- **EXERCISE BRIEF**
When the line containing "exposure_s: 1/100" is found in the data below, copy it and each line after it through the line containing "focal_mm: 4.25", exactly and with no others.

++++ DATA TO PROCESS

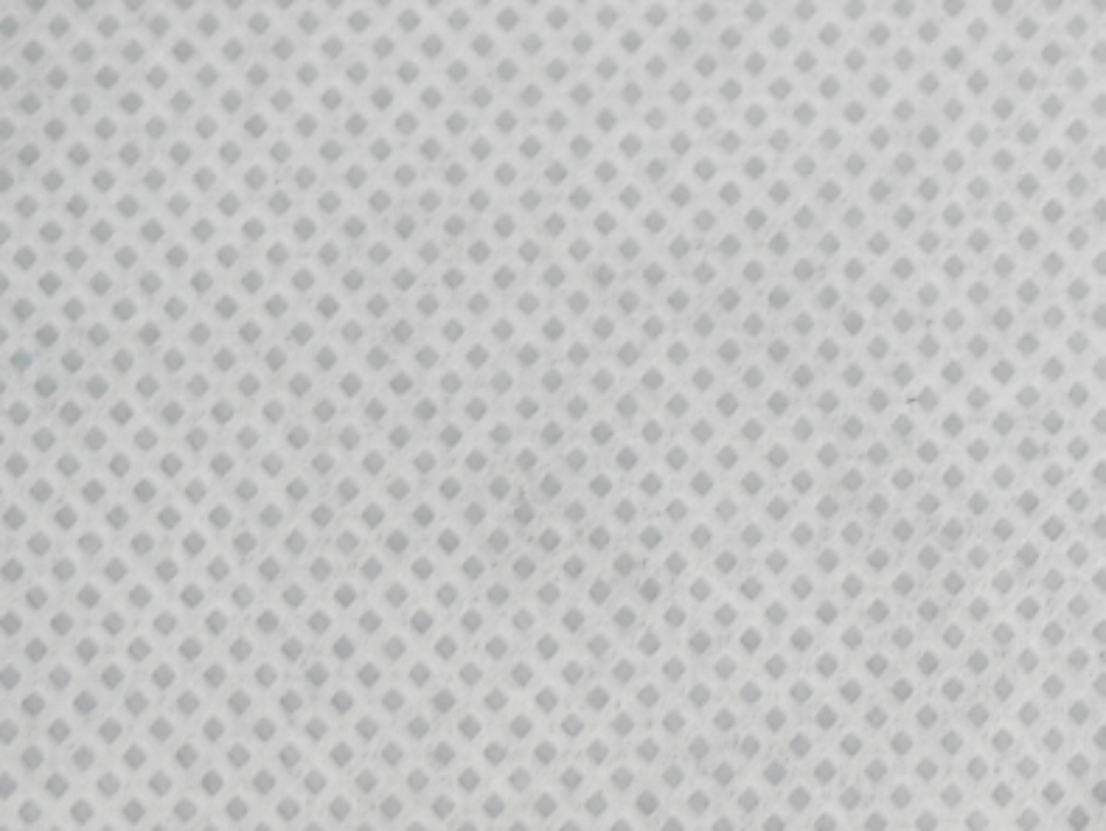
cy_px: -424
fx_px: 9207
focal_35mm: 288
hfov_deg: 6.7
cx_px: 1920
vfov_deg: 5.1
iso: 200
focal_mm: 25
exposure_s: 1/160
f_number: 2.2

++++++++
++++ DATA TO PROCESS

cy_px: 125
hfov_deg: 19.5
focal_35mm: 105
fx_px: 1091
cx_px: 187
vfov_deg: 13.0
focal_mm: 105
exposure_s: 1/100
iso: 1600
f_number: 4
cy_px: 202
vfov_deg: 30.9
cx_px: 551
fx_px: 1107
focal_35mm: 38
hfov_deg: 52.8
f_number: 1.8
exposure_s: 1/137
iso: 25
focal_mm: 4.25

++++++++
++++ DATA TO PROCESS

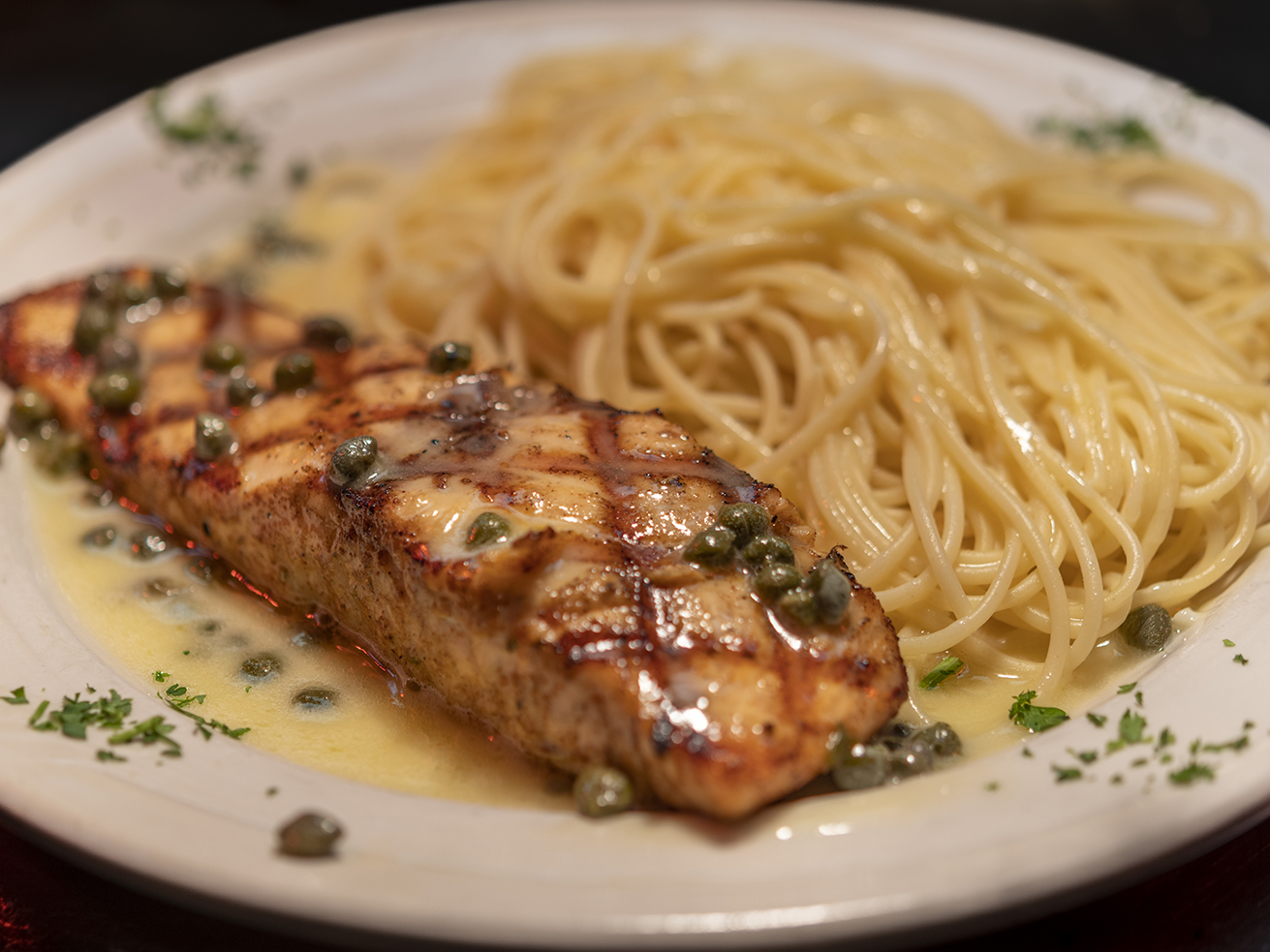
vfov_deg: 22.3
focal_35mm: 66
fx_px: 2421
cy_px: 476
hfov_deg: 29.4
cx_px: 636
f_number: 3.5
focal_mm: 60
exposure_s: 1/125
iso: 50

++++++++

- **ANSWER**
exposure_s: 1/100
iso: 1600
f_number: 4
cy_px: 202
vfov_deg: 30.9
cx_px: 551
fx_px: 1107
focal_35mm: 38
hfov_deg: 52.8
f_number: 1.8
exposure_s: 1/137
iso: 25
focal_mm: 4.25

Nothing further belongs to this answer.